BEGIN EXERCISE DATA

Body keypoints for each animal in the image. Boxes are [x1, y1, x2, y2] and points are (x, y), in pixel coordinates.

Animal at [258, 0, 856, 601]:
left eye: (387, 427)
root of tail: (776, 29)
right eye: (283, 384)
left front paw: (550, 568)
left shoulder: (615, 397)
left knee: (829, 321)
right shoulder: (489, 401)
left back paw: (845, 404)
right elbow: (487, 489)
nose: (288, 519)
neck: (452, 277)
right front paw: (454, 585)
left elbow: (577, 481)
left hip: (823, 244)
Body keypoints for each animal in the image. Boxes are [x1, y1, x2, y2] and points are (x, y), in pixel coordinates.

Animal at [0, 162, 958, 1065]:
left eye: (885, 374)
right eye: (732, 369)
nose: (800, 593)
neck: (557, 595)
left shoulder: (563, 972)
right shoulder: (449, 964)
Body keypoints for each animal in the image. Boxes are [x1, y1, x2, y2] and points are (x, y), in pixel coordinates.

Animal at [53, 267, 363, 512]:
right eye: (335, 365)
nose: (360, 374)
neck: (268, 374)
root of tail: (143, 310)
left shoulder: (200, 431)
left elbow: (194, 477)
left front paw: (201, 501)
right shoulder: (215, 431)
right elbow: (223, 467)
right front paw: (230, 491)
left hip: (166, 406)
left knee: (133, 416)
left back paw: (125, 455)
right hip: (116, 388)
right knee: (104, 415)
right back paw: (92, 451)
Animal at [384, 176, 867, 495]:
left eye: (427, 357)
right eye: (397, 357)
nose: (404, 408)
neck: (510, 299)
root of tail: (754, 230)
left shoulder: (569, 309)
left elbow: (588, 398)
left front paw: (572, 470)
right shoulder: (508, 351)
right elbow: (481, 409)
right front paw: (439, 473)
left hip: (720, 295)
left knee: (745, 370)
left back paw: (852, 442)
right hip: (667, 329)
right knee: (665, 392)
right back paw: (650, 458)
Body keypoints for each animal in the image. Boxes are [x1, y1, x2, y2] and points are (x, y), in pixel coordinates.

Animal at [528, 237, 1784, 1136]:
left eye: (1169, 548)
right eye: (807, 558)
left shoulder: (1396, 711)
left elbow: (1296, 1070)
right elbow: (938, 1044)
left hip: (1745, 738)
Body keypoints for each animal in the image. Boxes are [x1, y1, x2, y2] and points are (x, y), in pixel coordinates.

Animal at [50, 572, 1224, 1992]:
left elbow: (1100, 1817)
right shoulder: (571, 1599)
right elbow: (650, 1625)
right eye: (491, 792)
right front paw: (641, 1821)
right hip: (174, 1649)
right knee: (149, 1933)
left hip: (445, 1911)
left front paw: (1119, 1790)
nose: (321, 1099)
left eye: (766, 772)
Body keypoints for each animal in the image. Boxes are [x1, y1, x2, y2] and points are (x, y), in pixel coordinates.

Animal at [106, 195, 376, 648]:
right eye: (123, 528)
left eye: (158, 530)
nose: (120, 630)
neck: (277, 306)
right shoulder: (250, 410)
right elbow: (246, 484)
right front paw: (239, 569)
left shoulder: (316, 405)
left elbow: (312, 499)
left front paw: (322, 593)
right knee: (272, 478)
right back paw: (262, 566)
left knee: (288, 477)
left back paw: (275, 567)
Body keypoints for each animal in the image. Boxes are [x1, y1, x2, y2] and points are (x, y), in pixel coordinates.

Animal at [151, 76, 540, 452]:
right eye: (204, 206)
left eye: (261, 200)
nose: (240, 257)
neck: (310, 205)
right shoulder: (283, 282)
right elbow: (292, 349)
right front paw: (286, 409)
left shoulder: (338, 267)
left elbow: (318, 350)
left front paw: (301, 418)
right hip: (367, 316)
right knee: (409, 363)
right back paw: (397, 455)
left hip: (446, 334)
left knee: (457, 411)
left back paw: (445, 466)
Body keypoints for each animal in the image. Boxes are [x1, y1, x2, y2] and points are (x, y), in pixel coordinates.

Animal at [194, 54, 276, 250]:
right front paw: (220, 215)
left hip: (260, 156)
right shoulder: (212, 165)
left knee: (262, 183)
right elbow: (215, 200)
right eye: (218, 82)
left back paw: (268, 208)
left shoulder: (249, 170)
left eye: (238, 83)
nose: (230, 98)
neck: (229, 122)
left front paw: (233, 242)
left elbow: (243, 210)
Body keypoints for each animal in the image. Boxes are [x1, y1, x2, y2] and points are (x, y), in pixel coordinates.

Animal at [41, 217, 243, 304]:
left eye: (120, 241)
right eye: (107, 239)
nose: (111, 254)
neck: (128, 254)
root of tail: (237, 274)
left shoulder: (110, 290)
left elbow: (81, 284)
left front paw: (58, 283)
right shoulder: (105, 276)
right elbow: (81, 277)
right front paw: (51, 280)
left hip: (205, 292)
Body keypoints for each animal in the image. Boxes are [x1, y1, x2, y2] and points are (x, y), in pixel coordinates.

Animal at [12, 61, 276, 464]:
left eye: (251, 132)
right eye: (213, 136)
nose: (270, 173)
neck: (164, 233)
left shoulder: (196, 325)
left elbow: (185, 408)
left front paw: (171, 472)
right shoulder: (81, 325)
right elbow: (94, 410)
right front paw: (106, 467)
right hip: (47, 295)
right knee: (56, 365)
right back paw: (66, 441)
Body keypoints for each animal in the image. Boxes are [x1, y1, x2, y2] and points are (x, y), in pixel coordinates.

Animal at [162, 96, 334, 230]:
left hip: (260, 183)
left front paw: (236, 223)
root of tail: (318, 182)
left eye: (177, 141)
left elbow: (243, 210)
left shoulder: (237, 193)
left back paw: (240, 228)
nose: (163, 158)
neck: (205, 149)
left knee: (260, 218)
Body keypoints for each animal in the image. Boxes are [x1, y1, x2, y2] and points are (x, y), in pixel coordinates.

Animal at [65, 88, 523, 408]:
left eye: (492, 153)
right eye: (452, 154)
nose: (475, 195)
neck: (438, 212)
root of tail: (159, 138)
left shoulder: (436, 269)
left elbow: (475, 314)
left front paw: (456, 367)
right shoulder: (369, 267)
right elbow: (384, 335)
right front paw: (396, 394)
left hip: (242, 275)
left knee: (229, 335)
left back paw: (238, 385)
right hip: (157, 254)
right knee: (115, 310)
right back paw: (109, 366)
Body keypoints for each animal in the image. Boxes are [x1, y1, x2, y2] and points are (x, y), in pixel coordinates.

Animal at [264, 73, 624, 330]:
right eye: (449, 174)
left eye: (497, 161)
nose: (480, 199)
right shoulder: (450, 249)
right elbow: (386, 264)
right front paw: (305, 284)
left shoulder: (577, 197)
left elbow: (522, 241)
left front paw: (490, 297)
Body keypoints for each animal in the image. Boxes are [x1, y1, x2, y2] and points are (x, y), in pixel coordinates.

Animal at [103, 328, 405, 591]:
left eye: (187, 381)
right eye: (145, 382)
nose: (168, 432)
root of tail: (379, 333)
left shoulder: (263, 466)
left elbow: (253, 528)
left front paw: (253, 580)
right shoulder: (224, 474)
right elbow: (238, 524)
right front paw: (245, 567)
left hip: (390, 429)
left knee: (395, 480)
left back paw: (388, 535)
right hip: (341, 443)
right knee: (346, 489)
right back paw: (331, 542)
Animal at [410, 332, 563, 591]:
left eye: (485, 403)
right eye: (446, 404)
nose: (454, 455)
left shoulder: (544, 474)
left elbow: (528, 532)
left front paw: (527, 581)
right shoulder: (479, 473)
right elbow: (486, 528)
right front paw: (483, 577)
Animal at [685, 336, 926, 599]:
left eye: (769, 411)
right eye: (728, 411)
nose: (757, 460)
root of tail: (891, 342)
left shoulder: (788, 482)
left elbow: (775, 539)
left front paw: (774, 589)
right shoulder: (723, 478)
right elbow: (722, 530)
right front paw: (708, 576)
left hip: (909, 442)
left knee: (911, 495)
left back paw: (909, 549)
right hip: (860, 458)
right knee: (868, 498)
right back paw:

END EXERCISE DATA

Reproduce, with no other lines, the one containing "right elbow: (722, 530)" and all lines after it through the end of the data above.

_RESPONSE TO THIS TASK:_
right elbow: (722, 530)
right front paw: (708, 576)
left hip: (909, 442)
left knee: (911, 495)
left back paw: (909, 549)
right hip: (860, 458)
right knee: (868, 498)
right back paw:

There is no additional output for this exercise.